EXERCISE 1 -
Answer these questions about the passage on nicotine and change, one line each:
(a) About how long ago did the writer start chewing nicotine gum?
(b) For how long has the writer known about having cancer?
(c) In which city does the writer say there aren't many friends?
EXERCISE 2 -
From the passage on nicotine and change, reproduce the text between "I was lamenting" and "yes, being boring.", inclusive.

───── PASSAGE SHOWN

It’s been the same with cigarettes going on ten years now. I switched to chewing tobacco then switched back at least a dozen times. I decide that I liked chewing tobacco better but smoked when my gums started to hurt and dipped when my throat started to ache. I finally started chewing nicotine gum about five months ago. I haven’t smoked or dipped since then, but I’m still completely dependent on nicotine. There’s no growth. It’s just been a shift.
I think this could be the part where I blame all this on having cancer. That’s simply not true. I’ve known about that for less than a month, and this has been going on for years. What is this? This is a refusal to grow and finding clever ways to sidestep whatever difficulties make me doubt that decision. I shift and forget until I have to make my next move. Perhaps the best part about having to deal with the upcoming surgery and whatever else may follow is the knowledge that I have to stand my ground.
I was lamenting earlier the fact that I don’t have many friends in Chicago. I’ve made and kept great friends elsewhere, so why can’t I say the same for here? If I spent the same amount of time going out and meeting people that I’ve spent getting drunk and playing video games in my apartment, then I don’t think that I’d be writing this.
Shit needs fixing – where to start? Maybe I’m not sure how to be happy, fun, and interesting on a regular basis because I haven’t taken the time for sadness, hard work, and yes, being boring.
My ex-girlfriend has suggested that I seek help. I don’t want to do that for a multitude of reasons. I think a bit of that is due to stupid pride, but mostly, I think it would be more mind-numbing than helpful. I don’t want to go to any support groups. Even though I’ve spent this whole time complaining, I don’t want to listen to strangers do the same. I don’t want people to pat me on the back and say “we’ve all been there” before trying to one-up me with their own stories of self-destruction. I don’t want to talk to a Psychologist. We’ll talk about how things aren’t black or white but merely grey. We’ll do our best to talk everything away.

──────────
───── SUPPLIED ENTRIES

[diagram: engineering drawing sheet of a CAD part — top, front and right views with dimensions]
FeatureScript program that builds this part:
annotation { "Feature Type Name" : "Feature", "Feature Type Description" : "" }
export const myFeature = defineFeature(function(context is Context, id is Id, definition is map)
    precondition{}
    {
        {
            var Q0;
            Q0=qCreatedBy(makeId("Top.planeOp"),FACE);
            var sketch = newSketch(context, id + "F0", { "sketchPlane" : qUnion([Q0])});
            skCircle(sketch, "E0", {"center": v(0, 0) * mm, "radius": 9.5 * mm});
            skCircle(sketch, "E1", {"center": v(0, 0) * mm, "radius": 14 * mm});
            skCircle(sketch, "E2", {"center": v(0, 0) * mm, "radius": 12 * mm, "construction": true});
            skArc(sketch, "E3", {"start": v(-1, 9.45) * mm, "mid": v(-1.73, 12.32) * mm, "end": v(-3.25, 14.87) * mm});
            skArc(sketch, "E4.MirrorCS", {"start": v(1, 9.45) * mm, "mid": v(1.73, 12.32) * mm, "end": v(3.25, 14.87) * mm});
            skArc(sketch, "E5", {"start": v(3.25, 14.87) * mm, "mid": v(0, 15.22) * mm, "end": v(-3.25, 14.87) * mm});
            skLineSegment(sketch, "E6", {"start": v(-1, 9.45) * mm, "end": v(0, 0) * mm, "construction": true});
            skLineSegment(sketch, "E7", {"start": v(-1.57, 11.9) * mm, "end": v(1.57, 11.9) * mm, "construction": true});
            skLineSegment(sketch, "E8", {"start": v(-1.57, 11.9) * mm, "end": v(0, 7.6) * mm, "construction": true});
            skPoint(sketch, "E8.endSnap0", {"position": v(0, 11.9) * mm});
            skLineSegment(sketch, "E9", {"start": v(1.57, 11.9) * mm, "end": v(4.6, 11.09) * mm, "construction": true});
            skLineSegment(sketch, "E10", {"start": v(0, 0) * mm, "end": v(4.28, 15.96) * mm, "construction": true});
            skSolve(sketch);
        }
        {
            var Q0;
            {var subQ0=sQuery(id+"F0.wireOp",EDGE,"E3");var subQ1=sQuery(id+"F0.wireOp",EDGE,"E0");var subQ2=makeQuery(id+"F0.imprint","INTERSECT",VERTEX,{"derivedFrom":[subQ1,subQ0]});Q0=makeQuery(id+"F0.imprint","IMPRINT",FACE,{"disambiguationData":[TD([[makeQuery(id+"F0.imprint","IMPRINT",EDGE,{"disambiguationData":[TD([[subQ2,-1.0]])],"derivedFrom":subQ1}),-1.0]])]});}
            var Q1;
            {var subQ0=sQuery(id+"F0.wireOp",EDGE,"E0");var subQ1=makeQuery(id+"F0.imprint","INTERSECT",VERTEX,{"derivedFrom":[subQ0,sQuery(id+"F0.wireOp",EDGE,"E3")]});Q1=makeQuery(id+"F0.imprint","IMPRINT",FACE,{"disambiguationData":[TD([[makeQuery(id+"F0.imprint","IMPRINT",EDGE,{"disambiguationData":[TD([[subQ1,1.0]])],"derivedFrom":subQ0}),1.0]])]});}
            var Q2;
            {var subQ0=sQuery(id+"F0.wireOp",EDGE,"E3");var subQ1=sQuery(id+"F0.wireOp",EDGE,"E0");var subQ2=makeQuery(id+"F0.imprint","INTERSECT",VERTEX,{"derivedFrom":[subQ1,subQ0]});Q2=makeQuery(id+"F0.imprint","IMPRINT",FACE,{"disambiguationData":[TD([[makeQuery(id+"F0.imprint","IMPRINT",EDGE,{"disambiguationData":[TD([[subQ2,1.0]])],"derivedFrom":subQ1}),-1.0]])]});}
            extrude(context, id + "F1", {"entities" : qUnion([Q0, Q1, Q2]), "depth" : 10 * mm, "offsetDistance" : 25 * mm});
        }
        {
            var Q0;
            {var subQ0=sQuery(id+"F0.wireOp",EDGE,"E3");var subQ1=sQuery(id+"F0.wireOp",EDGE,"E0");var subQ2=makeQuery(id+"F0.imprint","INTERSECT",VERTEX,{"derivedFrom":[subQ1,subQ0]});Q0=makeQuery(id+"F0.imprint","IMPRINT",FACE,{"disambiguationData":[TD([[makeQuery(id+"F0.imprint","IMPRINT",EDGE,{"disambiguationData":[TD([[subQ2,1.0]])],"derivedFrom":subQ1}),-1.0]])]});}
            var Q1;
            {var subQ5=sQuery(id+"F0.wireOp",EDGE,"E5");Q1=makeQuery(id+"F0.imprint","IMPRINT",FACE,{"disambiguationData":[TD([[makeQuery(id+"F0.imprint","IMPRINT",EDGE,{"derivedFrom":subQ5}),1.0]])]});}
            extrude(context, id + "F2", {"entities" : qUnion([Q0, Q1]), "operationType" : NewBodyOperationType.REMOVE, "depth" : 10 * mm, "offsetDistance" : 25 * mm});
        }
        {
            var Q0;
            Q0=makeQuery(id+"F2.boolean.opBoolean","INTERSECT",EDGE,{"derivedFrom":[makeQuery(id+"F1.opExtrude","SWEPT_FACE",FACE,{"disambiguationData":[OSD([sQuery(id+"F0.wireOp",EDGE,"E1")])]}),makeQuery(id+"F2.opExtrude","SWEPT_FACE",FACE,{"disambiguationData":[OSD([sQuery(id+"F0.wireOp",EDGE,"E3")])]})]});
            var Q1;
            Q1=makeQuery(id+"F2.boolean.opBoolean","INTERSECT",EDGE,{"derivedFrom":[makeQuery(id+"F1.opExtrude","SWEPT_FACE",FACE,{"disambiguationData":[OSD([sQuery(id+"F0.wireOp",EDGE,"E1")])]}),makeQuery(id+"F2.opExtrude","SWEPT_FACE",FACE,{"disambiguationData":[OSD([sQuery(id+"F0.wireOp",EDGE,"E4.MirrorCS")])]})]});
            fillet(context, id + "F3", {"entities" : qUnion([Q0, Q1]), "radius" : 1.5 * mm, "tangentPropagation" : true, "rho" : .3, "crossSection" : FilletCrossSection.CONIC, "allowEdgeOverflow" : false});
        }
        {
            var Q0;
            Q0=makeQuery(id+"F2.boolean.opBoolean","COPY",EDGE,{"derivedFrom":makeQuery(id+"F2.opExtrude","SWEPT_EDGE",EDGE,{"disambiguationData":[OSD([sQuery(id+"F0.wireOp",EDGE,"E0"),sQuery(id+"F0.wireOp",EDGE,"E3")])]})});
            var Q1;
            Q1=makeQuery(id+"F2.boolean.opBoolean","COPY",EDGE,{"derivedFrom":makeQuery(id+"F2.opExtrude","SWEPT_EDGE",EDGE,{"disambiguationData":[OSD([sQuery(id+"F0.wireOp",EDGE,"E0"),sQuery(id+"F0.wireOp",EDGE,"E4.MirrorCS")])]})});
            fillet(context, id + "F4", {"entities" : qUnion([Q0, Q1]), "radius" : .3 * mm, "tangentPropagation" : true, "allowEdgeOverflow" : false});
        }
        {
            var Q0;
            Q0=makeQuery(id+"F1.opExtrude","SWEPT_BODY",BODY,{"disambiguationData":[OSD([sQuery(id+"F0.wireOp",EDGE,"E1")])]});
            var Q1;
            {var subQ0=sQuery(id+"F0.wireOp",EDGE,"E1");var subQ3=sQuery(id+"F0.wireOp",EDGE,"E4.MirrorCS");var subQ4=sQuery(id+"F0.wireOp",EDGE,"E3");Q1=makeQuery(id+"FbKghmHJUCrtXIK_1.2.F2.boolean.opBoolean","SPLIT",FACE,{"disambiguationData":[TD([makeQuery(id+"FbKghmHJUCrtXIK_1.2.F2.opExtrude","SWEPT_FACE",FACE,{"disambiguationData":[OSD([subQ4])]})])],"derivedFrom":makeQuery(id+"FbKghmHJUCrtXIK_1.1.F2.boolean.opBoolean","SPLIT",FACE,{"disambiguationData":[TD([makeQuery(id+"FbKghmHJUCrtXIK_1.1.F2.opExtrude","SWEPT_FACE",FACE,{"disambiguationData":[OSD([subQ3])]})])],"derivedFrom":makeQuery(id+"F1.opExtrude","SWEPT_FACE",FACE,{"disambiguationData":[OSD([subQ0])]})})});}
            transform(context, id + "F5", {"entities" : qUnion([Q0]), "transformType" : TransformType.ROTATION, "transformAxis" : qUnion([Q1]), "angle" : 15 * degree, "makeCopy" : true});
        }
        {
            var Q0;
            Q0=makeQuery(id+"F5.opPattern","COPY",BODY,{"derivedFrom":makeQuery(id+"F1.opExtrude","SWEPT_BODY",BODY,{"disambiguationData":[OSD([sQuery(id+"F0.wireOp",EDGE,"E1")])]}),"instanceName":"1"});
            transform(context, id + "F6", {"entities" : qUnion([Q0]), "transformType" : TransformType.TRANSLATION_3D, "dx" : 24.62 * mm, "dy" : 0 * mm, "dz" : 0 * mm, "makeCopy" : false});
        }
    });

──────────

YOUR RESPONSE 1 -
(a) About five months ago.
(b) Less than a month.
(c) Chicago.

YOUR RESPONSE 2 -
I was lamenting earlier the fact that I don’t have many friends in Chicago. I’ve made and kept great friends elsewhere, so why can’t I say the same for here? If I spent the same amount of time going out and meeting people that I’ve spent getting drunk and playing video games in my apartment, then I don’t think that I’d be writing this.
Shit needs fixing – where to start? Maybe I’m not sure how to be happy, fun, and interesting on a regular basis because I haven’t taken the time for sadness, hard work, and yes, being boring.